Güncelleme Tarihi:
Yargıtay Hukuk Genel Kurulu, ikinci kez oybirliğiyle aldığı kararla, kamulaştırılan parselin amacına uygun biçimde kullanıldığı gerekçesiyle yerel mahkemenin direnme kararını kaldırdı.
16 YILDIR SÜREN DAVA
İnönü Stadı, İTÜ Taşkışla binası, Hilton Oteli, Gökkafes ile Açık Hava Tiyatrosu'nun çevrelendiği ve içerisinde Şişli Evlendirme Dairesinin de bulunduğu Dolmabahçe'deki 17 bin 410 metrekarelik arazi ile ilgili hukuk mücadelesi 16. yılını doldurdu.
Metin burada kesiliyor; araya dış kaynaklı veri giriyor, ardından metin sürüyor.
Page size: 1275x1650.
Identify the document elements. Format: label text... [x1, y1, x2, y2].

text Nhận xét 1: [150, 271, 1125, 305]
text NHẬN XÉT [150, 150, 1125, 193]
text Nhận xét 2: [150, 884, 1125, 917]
İstanbul Büyükşehir Belediyesi, mülkiyeti M. Salih Tatlıcı'ya ait olan araziyi 1986'da kamulaştırdı, ancak Zincirlikuyu'daki ikiz gökdelenlerin de sahibi olan Tatlıcı, arazinin kamulaştırma amacına uygun olarak kullanılmadığı gerekçesiyle 1991'de iade davası açtı.
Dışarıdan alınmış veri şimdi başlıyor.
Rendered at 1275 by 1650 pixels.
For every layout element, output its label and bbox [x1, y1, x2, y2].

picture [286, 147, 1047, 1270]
Şişli 3. Asliye Hukuk Mahkemesi de Tatlıcı'nın istemini yerinde bularak, arazinin eski sahibi Tatlıcı'ya iadesine 1994'te karar verdi. İstanbul Büyükşehir Belediyesinin temyizi üzerine konuyu tartışan Yargıtay 5. Hukuk Dairesi, bu kararını bozdu. Ancak bu kez de Şişli Mahkemesi eski kararında direnince, dosya kararları bağlayıcı olan Yargıtay Hukuk Genel Kuruluna gitti. Hukuk Genel Kurulu ise 5.6.1996'da, yerel mahkemenin direnme kararını kaldırarak, 5. Hukuk Dairesinin bozma kararını onayladı.
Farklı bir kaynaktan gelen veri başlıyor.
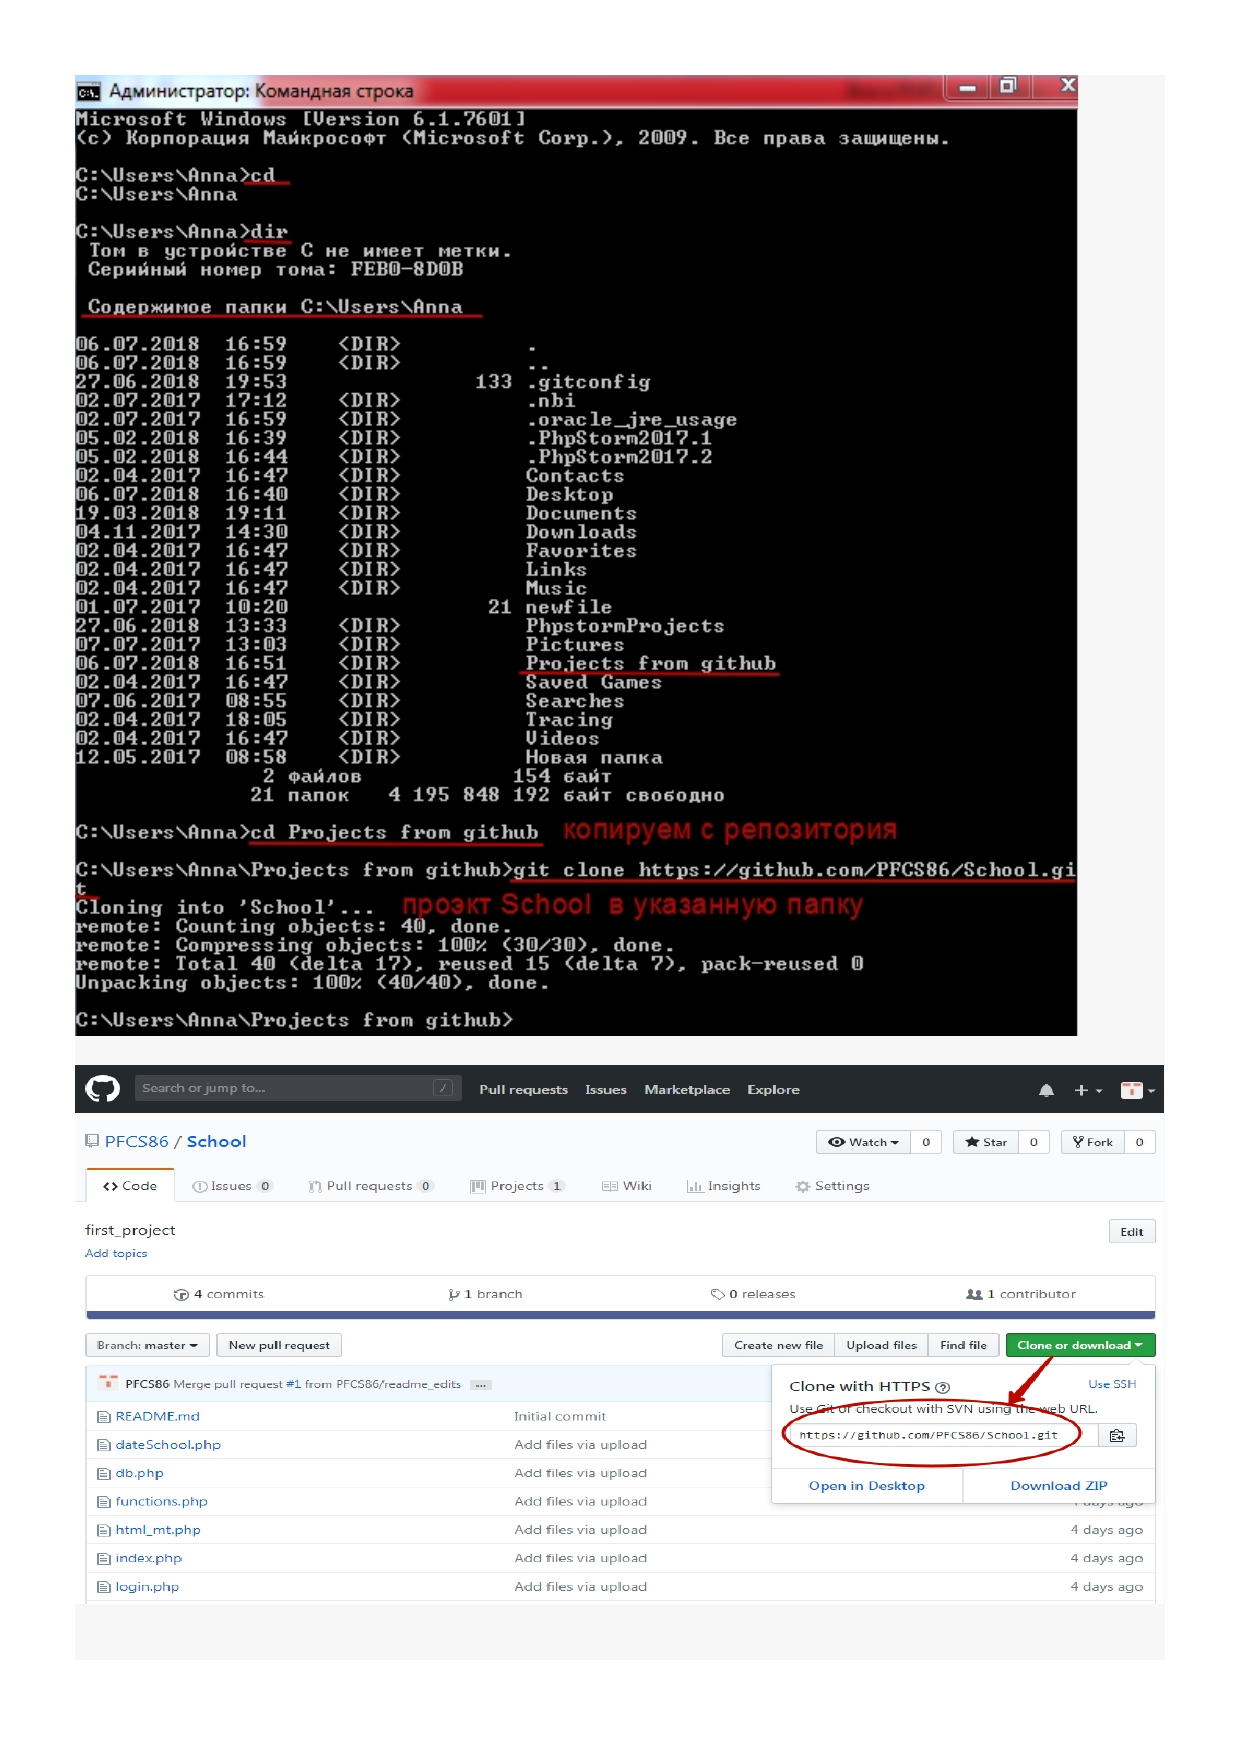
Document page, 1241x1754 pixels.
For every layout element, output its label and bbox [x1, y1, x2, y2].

picture [75, 1065, 1164, 1604]
picture [75, 75, 1079, 1036]
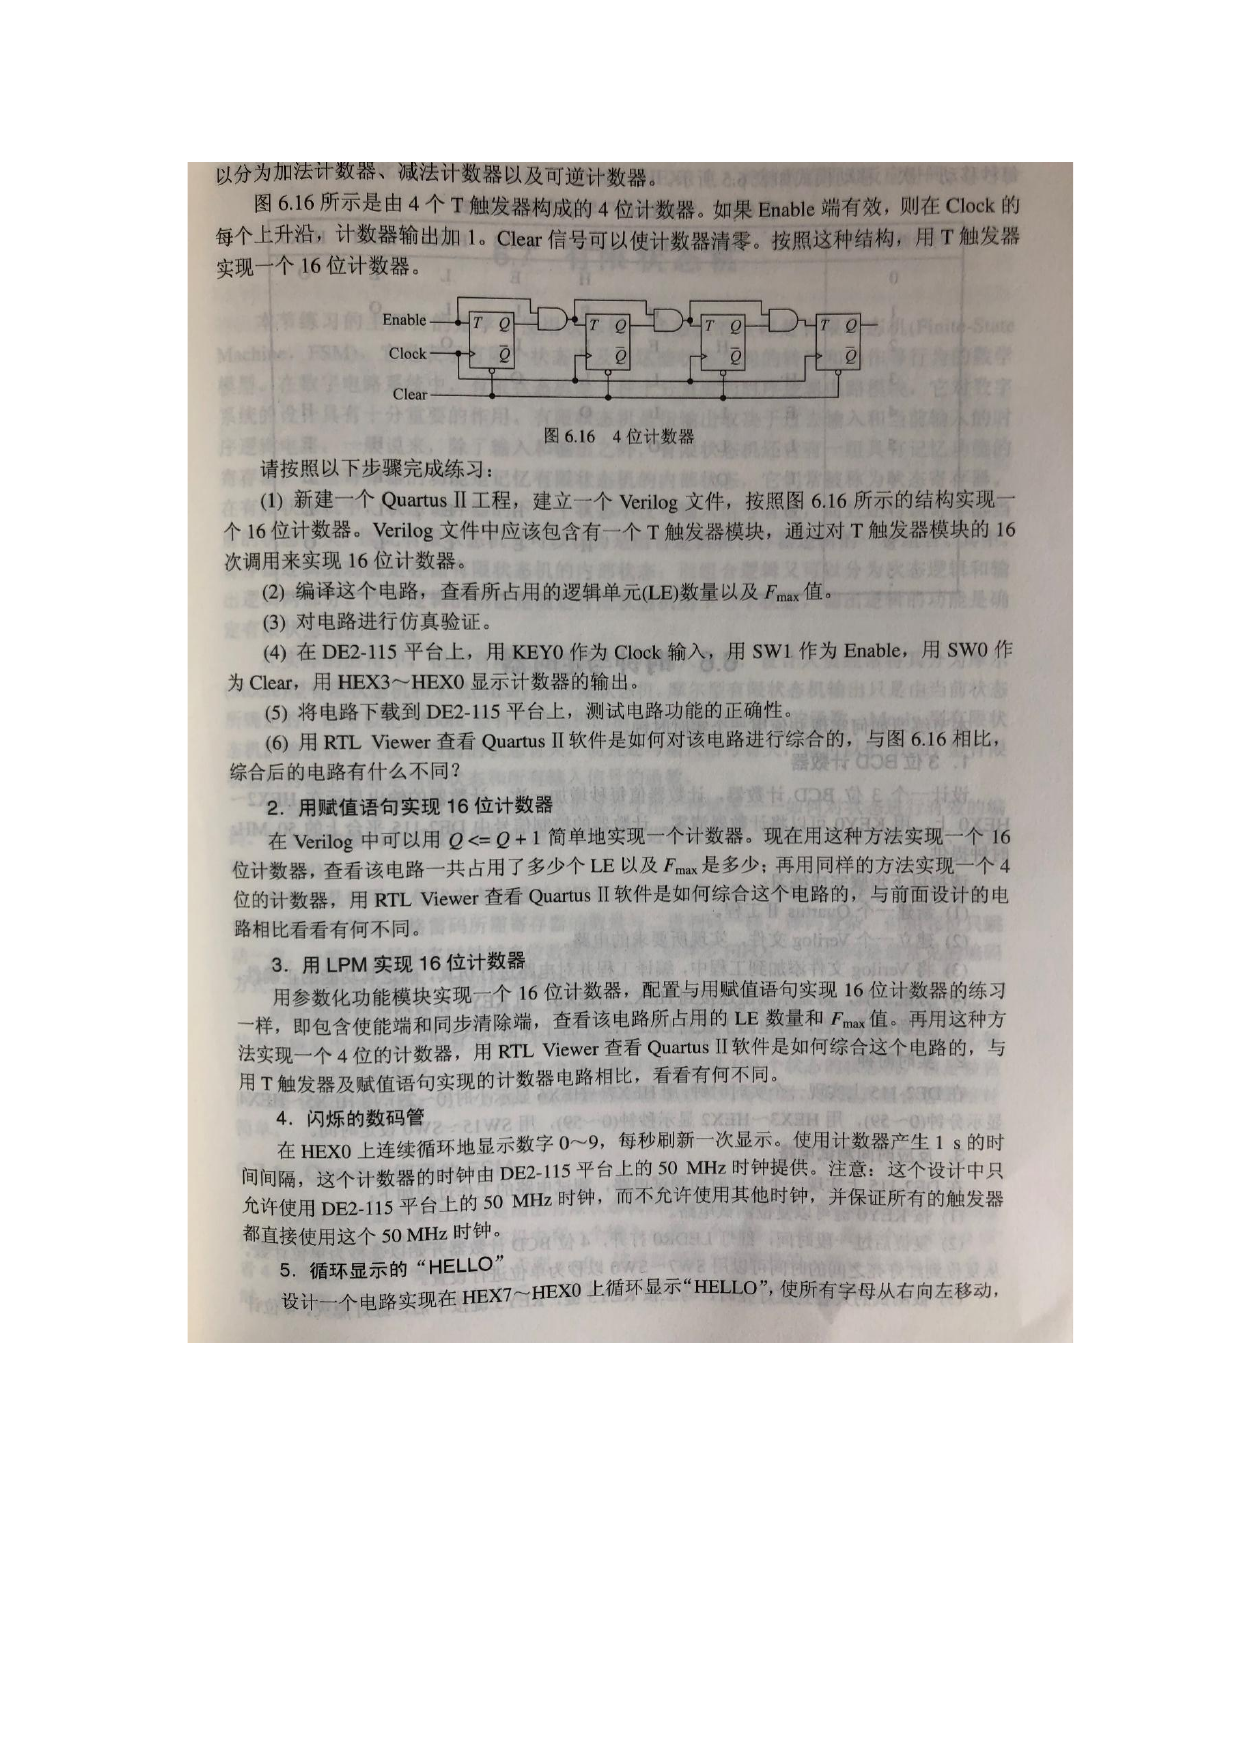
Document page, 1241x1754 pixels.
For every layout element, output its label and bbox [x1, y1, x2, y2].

Yargıtay Hukuk Genel Kurulu geçtiğimiz günlerde, Tatlıcı ailesinin söz konusu arazisi ile ilgili dosyayı ikinci kez inceledi ve yerel mahkeme kararının kaldırılmasını oybirliğiyle kararlaştırdı.
Yargıtay Hukuk Genel Kurulu'nun bağlayıcı olan kararında şu saptamalarda bulundu:
"Dava konusu yerin yeşil alan yapılmak amacıyla kamulaştırıldığı, bu yerin konumu itibariyle Boğazı gören, öngörüm sahasında kalan yeşil alan niteliğinde olduğu fotoğraf ve belgelerden anlaşılmaktadır. ...Diğer yandan dava konusu yer, doğal yeşil alan görünümünde olup, belediye tarafından yapılan parkın bütünlüğü içerisinde yer almaktadır. Parselin kamulaştırma amacı park yapma olduğundan, olduğu gibi bırakılıp kamunun yararlanmasına özgülendiği durumlarda, artık kamulaştırma amacına uygun tahsis yapılmadığından söz etmek olası değildir. Bu nedenle Hukuk Genel Kurulunca da benimsenen özel Daire bozma kararına uyulmak gerekirken, önceki kararda direnilmesi usul ve yasaya aykırı olup, direnme kararı bozulmalıdır."